Çünkü ancak o vakit Gıda, Tarım ve Hayvancılık Bakanı Sayın Faruk Çelik'in de söylediği gibi dünya nüfusunun 10 milyar olacağı 2050'li zamanlarda kendi nüfusumuzu açlıktan ve yoksulluktan kurtulabilecek ve gıda savaşlarının yok edici etkilerinden ülkemizi uzak tutabileceğiz.

Böylesi ürkütücü bir gelecek tablosu, Türkiye gibi stratejik bir bölgede var olmaya çalışan bir ülkenin milli bir tarım projesine sahip olmasının önemini daha da artırıyor.

Milli Tarım anlayışının yerleşmesi, topraklarımızda üretilen ürün çeşitliliğini çoğaltmak kadar, üretimde verimliliğin İyi Tarım Uygulamalarıyla artırılması, girdilerin optimum düzeyde kullanılması, makineleşmenin ekonomik temelli olması, ‘bütünsel tarım' ilkelerinin yaygınlaştırılması, kazanma hırsından uzak ‘saf tarım' yöntemlerinin uygulanması ve sektörün eksikliklerinin projeler aracılığıyla tespiti ve giderilmesi için projeciliğin yaygınlaştırılmasını da zorunlu kılıyor.

Toplantıda konuşan Cumhurbaşkanı Erdoğan'ın ‘sebzede çeşitlilik artmalı 19 çeşit yeterli değil' sözleri bu noktalardan bakıldığında gerçekten kritik bir noktaya işaret ediyor aslında. Çünkü ürün çeşitliliğini artırmak halihazırdaki ürünlerde yığılmayı önleyeceği gibi planlama koşullarını rahatlatacak, gereksiz rekabeti ortadan kaldıracak ve ürün uzmanlaşmasına da imkân verebilecektir. Ya da sebzeye dayalı diyetlerin çeşitlenmesi hem toplum sağlığı açısından hem de iç ve dış pazarda yeni sebzelerin taze veya işlenmiş hallerinin pazar payını da artırabilecektir.

Tabii ki milli bir Tarım Projesinin diğer önemli ayağını sektör ve sektör içi ürün planlama ve standartlaşma uygulamalarının geliştirilmesi ve yerleştirilmesi oluşturmalıdır.

Dünyada teknolojik imkanların bu kadar yaygınlaştığı bir zamanda kimin, hangi bölgede, hangi ürünü, ne kadar ekiyor olduğunu bilmek üretim ve pazarın doğru yönlendirilmesi kadar girdilerin etkin planlanması ve izlenebilirliği açısından önemlidir.

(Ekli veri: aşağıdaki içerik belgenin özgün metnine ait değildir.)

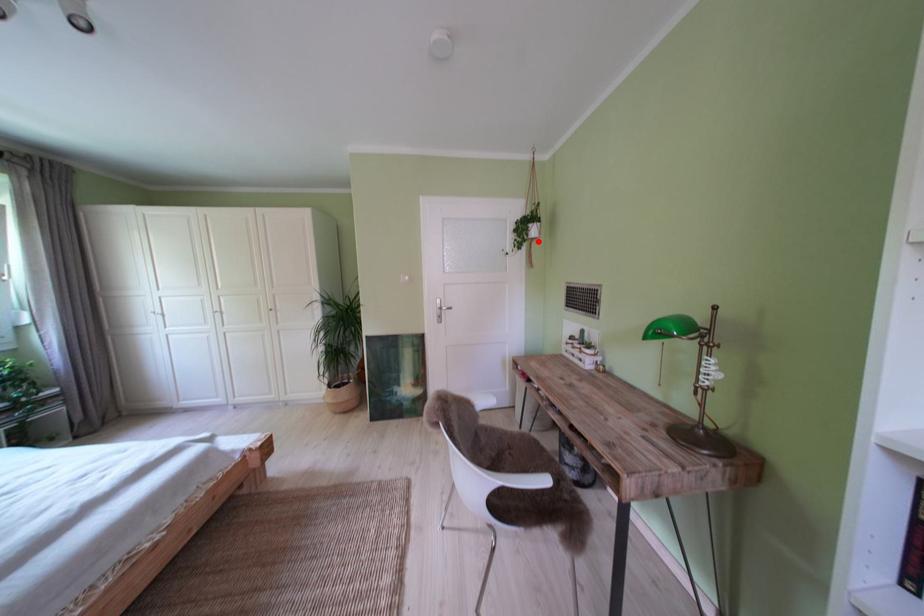
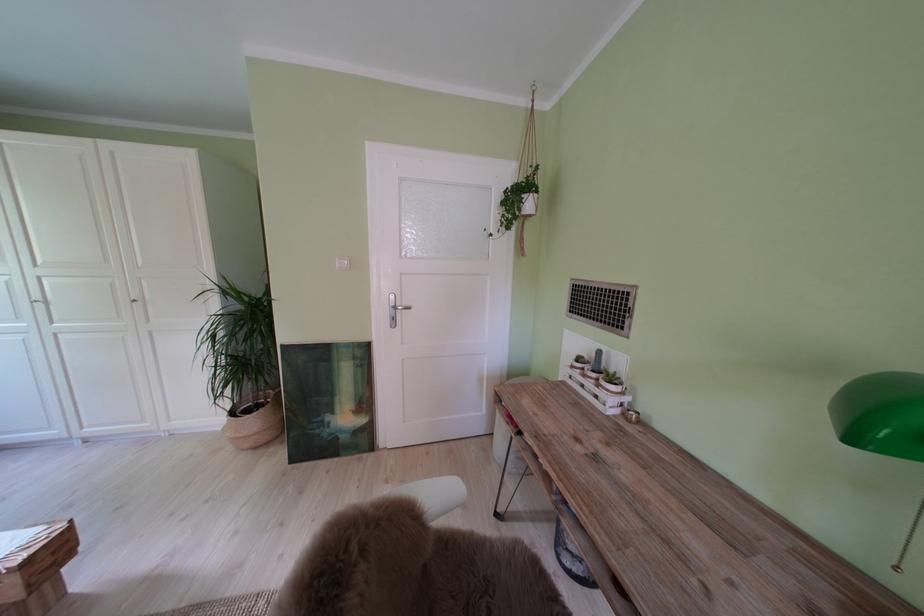
Locate, in the second image, the point that corresponds to the highlighted location in the first image.

(530, 215)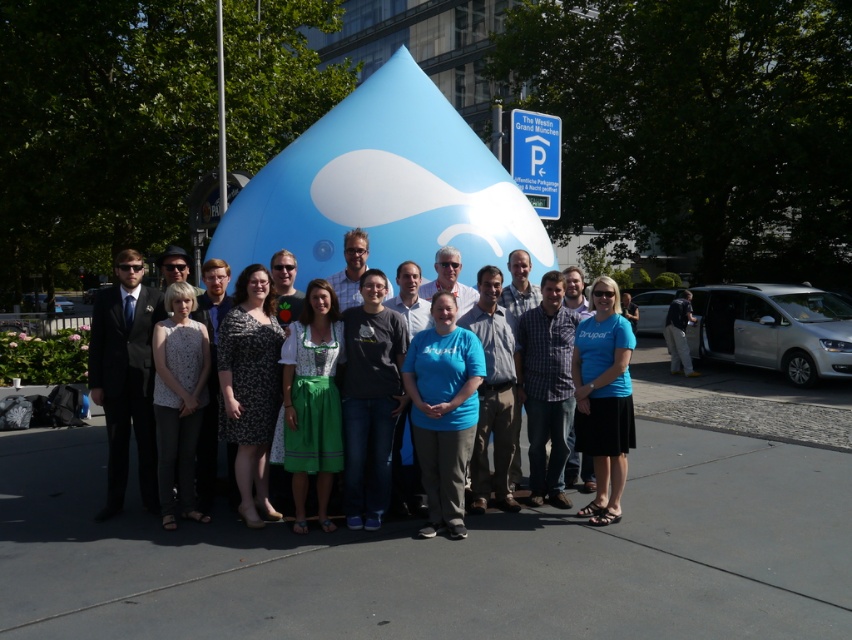
Question: Observing the image, what is the correct spatial positioning of matte black suit at left in reference to blue fabric dress at center?

Choices:
 (A) left
 (B) right

Answer: (A)

Question: Is matte black suit at left behind blue fabric dress at center?

Choices:
 (A) yes
 (B) no

Answer: (A)

Question: Which point appears closest to the camera in this image?

Choices:
 (A) (111, 332)
 (B) (412, 374)

Answer: (B)

Question: Does matte black suit at left have a lesser width compared to blue fabric dress at center?

Choices:
 (A) yes
 (B) no

Answer: (A)

Question: Which of the following is the farthest from the observer?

Aynı şekilde bugün dünya tarımında söz sahibi bir ülke olmamıza rağmen maalesef hâlâ birçok çiftçimiz ‘girdi' ile ‘verim ve kalite' arasında doğru bir ilişkinin olduğuna inanmakta ve aşırı ve kontrolsüz girdi kullanımına meyledebilmektedir.
Oysa haddinden fazla kullanılan suyun, gübrenin ve eşik (threshold) dediğimiz düzeye aldırış etmeden kullanılan ilaçların verime ve kaliteye faydasından çok zararı vardır.

Bu açıdan Bakanlıkça ‘Havza Bazlı Destekleme Modeline geçilmesi, tarımsal girdi (kaynak) israfının önlenmesi, üretimin artırılması, pazarlanmanın etkinleştirilmesi ve planlı tarımcılığa geçilmesi açısından oldukça isabetlidir.

Havza bazlı üretim modeli, çiftçilerin birbirleriyle klasik rekabete girişmelerinden çok sektörlerin gelişimi için gerekli ortak çalışmaların artırılması için de gereklidir. Türkiye'de birçok alanda eksikliği görülen sektör içi ve sektör ilişkili alanlar arasında ‘ortak akıl' çalışmalarının yetersizliği milli tarım mantığına uygun değildir çünkü.

Ülke ve millet için birlikte düşünmenin, planlamanın, üretmenin ve kalkınmanın gerekliliğini öne çıkaran bir kavram olarak millilik, mutlaka sektör içindeki bütün paydaşların ortak anlayış ve üslubuna dönüşmelidir. Aksi halde başında ‘milli' de olsa bir başarıdan söz etmek asla mümkün olmayacaktır.